Overall, the analysis shows that the linkage between gold price and the exchange rate is significant only in the short term. For this reason investment strategies based on this link, should be implemented for a short time period (few days). These findings bring new information both from the academic perspective, aimed at understanding the actual linkages between the main currencies and commodities, and from the practical perspective of financial speculators, aimed at developing more effective investment strategies, which can have a technical advantage when using the information coming from these findings.
NOTES
1A subprime mortgage is a mortgage issued to borrowers with low credit ratings.
2The authors used the weighted mean of specific exchange rates relative to US dollar.

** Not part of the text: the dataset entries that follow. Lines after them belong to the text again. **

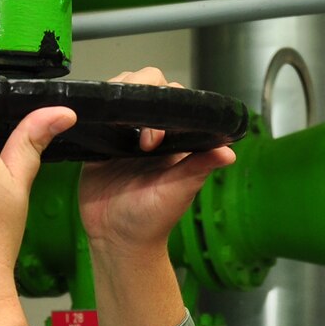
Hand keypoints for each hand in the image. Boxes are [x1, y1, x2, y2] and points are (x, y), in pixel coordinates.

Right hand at [78, 67, 235, 259]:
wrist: (115, 240)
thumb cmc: (152, 221)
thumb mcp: (178, 193)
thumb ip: (199, 168)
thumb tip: (229, 153)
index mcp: (175, 137)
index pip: (175, 97)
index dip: (165, 103)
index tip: (153, 138)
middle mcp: (150, 129)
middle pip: (147, 84)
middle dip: (140, 93)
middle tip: (136, 137)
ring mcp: (124, 132)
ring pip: (122, 93)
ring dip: (118, 96)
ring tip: (113, 124)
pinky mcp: (100, 140)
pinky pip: (98, 113)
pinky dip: (96, 109)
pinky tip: (95, 117)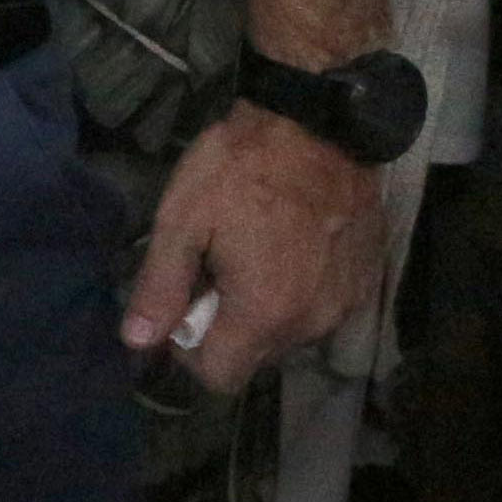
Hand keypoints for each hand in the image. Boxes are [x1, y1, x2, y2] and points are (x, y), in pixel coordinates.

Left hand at [125, 104, 385, 392]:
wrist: (318, 124)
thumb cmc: (240, 169)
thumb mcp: (182, 221)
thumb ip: (160, 287)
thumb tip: (135, 341)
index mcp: (264, 315)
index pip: (220, 377)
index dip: (189, 354)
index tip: (182, 307)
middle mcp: (312, 323)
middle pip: (255, 358)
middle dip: (225, 329)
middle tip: (212, 270)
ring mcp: (345, 304)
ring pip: (288, 335)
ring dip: (262, 311)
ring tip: (249, 253)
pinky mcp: (366, 281)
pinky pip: (319, 309)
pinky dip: (297, 292)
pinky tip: (285, 247)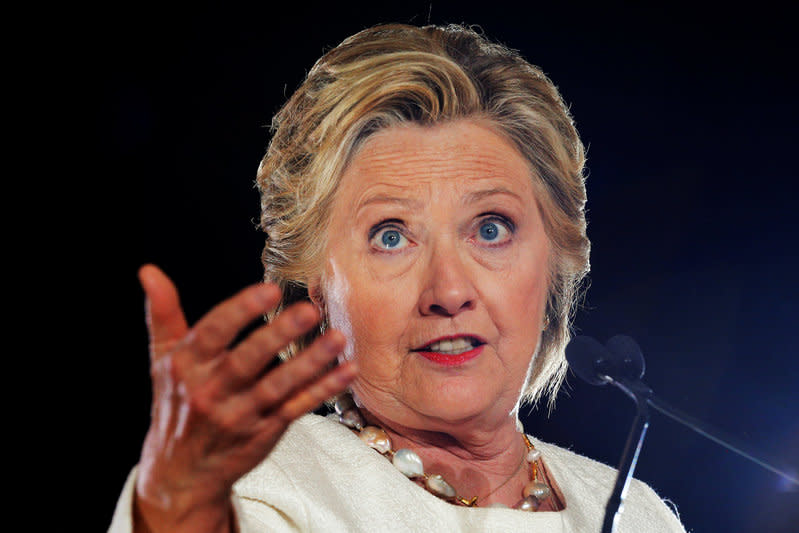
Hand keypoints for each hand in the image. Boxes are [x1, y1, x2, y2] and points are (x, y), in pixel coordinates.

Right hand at [133, 265, 355, 532]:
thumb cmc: (176, 403)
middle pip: (247, 362)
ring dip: (310, 363)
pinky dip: (322, 390)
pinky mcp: (263, 433)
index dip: (241, 310)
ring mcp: (238, 416)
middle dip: (278, 335)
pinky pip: (296, 408)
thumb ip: (162, 313)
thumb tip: (148, 271)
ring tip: (338, 337)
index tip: (270, 290)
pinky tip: (346, 371)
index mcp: (186, 367)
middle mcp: (210, 393)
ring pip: (277, 387)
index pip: (212, 334)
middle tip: (308, 310)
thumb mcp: (163, 359)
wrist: (180, 472)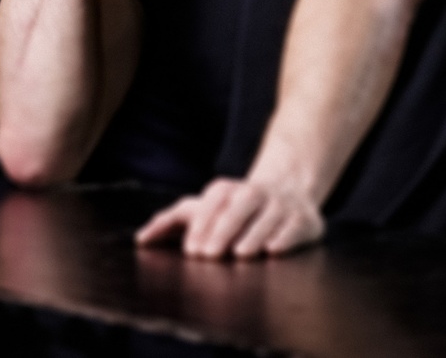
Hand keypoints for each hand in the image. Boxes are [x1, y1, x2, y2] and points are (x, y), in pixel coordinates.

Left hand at [135, 176, 324, 258]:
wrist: (287, 189)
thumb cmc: (233, 207)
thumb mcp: (202, 208)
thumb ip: (170, 222)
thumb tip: (139, 240)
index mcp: (227, 189)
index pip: (213, 202)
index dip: (202, 224)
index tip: (191, 251)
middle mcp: (255, 192)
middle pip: (239, 205)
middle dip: (224, 229)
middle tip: (209, 255)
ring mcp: (282, 204)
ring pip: (268, 215)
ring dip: (254, 233)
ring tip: (240, 254)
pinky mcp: (306, 219)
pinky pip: (295, 226)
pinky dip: (285, 237)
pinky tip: (273, 250)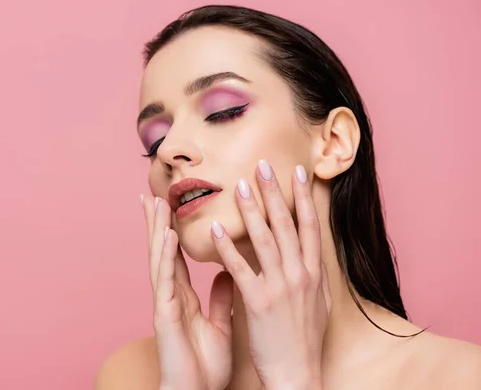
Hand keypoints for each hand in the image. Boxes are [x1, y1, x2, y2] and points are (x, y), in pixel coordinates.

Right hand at [142, 194, 233, 389]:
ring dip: (156, 230)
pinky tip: (165, 235)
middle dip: (157, 223)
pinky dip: (165, 256)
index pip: (176, 256)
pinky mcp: (165, 315)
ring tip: (155, 202)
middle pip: (163, 251)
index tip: (169, 208)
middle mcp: (171, 294)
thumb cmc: (204, 365)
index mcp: (184, 296)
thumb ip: (221, 297)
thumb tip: (228, 272)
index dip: (171, 232)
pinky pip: (166, 281)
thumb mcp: (219, 324)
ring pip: (159, 259)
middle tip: (153, 194)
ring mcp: (166, 303)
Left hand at [210, 161, 331, 389]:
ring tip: (238, 186)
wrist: (297, 374)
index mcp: (315, 274)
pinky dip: (227, 247)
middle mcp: (300, 276)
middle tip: (263, 165)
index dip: (304, 198)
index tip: (298, 172)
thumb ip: (313, 275)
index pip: (311, 227)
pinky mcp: (257, 302)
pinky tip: (215, 228)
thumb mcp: (319, 304)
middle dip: (275, 193)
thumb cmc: (305, 340)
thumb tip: (311, 253)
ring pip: (264, 240)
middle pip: (287, 226)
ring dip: (251, 210)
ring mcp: (280, 288)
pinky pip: (240, 268)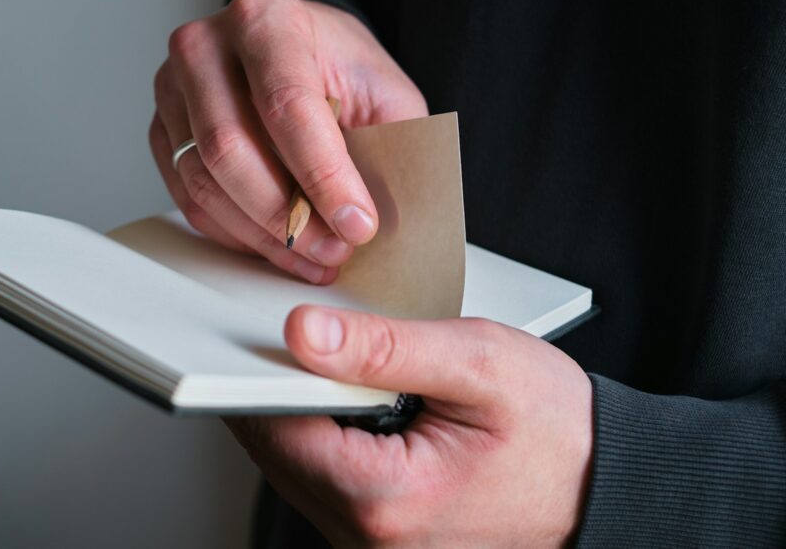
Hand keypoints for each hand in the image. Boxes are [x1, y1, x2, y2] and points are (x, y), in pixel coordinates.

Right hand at [150, 0, 427, 283]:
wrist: (292, 45)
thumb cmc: (336, 67)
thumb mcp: (383, 90)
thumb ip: (389, 143)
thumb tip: (388, 216)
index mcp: (266, 21)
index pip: (287, 105)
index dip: (323, 175)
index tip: (357, 224)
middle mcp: (205, 47)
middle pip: (229, 149)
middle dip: (287, 215)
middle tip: (334, 250)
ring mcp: (172, 89)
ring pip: (203, 182)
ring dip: (262, 235)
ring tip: (313, 256)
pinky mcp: (161, 130)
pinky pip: (188, 198)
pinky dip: (235, 234)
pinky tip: (278, 245)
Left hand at [225, 306, 592, 547]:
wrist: (605, 483)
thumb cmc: (555, 428)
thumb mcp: (476, 364)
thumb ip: (385, 348)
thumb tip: (303, 335)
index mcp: (387, 500)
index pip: (277, 433)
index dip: (257, 376)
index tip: (254, 333)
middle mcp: (370, 538)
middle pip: (279, 453)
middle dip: (278, 391)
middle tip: (300, 335)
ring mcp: (373, 545)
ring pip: (298, 468)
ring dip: (301, 414)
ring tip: (337, 366)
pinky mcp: (380, 536)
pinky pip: (326, 482)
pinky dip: (327, 437)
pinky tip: (354, 402)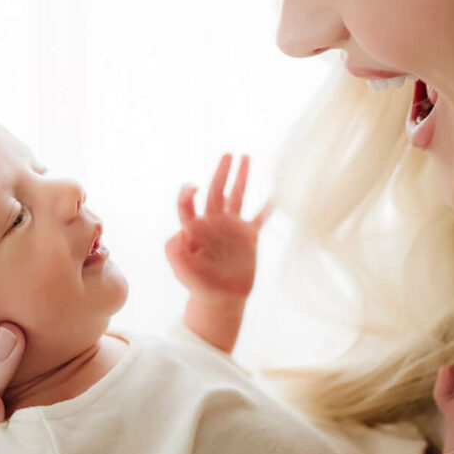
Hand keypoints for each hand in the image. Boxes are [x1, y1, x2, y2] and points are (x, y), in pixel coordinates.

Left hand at [165, 154, 272, 300]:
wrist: (221, 299)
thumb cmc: (198, 285)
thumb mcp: (182, 270)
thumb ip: (175, 252)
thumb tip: (178, 232)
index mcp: (195, 228)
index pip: (188, 203)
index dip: (188, 192)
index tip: (195, 187)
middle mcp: (213, 222)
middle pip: (216, 191)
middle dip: (221, 172)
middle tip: (228, 154)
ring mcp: (232, 228)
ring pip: (237, 196)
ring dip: (241, 177)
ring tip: (245, 157)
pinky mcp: (248, 237)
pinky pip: (260, 218)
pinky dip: (268, 207)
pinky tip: (278, 194)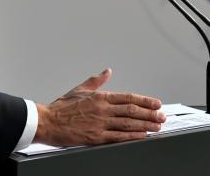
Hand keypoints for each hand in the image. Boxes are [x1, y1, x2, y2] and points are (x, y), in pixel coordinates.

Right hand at [34, 68, 165, 145]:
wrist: (48, 122)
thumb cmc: (61, 108)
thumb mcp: (80, 89)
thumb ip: (96, 81)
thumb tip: (107, 71)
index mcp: (101, 97)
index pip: (129, 98)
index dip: (145, 101)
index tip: (156, 104)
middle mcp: (103, 109)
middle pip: (132, 111)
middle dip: (150, 114)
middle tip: (162, 117)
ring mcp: (100, 124)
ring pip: (128, 124)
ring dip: (145, 125)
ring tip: (157, 127)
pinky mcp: (96, 137)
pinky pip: (118, 137)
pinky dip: (132, 136)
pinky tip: (142, 136)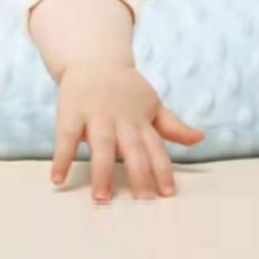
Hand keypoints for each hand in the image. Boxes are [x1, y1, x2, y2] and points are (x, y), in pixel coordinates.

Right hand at [50, 61, 204, 200]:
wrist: (94, 58)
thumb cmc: (125, 88)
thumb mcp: (151, 103)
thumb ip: (172, 125)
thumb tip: (200, 138)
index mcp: (141, 119)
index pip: (156, 147)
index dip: (162, 169)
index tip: (168, 194)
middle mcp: (121, 118)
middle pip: (132, 148)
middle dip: (139, 173)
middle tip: (143, 200)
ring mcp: (97, 115)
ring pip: (102, 144)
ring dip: (102, 170)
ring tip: (101, 196)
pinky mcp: (72, 111)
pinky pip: (67, 137)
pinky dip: (62, 157)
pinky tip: (58, 179)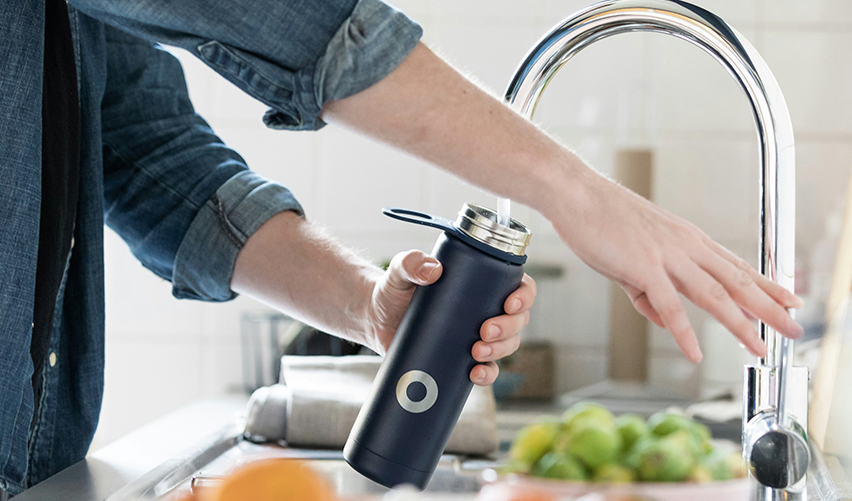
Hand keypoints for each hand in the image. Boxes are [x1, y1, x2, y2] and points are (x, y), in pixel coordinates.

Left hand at [367, 249, 535, 384]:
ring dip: (500, 351)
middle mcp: (486, 309)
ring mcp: (477, 336)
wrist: (376, 319)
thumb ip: (410, 262)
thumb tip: (432, 270)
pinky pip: (487, 370)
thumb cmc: (394, 289)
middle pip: (518, 320)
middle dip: (509, 328)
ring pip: (508, 345)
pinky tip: (474, 374)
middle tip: (484, 331)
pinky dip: (487, 374)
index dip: (524, 296)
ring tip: (476, 353)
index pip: (520, 286)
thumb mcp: (400, 271)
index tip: (509, 304)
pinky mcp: (463, 359)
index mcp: (483, 283)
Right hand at [546, 172, 802, 362]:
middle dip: (770, 307)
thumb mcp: (632, 258)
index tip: (789, 298)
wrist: (577, 194)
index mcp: (687, 239)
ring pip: (714, 295)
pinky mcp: (643, 266)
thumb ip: (648, 291)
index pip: (736, 265)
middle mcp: (686, 246)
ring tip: (759, 347)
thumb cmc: (601, 219)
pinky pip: (669, 305)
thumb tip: (661, 319)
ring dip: (740, 324)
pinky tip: (694, 353)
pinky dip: (683, 332)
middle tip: (795, 327)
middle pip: (737, 281)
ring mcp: (667, 255)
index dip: (766, 284)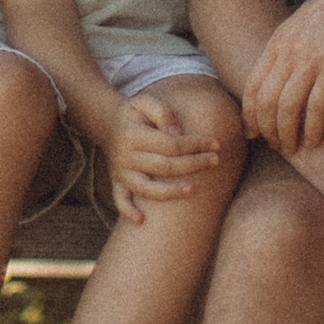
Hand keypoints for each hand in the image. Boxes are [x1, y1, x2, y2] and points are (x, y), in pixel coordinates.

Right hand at [105, 92, 224, 223]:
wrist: (107, 123)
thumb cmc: (134, 113)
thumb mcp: (145, 102)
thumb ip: (162, 113)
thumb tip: (178, 134)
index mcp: (134, 135)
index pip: (171, 143)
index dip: (195, 144)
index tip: (216, 144)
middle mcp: (126, 156)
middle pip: (164, 166)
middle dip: (193, 165)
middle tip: (216, 161)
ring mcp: (121, 172)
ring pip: (145, 189)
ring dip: (170, 192)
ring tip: (193, 190)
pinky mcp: (117, 183)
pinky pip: (120, 200)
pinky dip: (127, 211)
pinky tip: (141, 220)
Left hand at [240, 0, 323, 155]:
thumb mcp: (304, 24)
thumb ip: (291, 47)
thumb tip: (286, 71)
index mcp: (278, 41)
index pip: (252, 84)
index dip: (249, 113)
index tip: (251, 132)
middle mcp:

3The Dollar Index is a measure of the value of the United States dollar relative to other world currencies, where each currency has a specific weight.
4See Supra note 2.
5The price of shares is measured by means of the MSCI index, which measures 1612 stocks listed in the major developed countries.
6As Table 5 shows, all p-values (“P > |z|”) are lower than 0.05 (0.01) and so we have to reject the null hypothesis with a 5% (1%) significance level.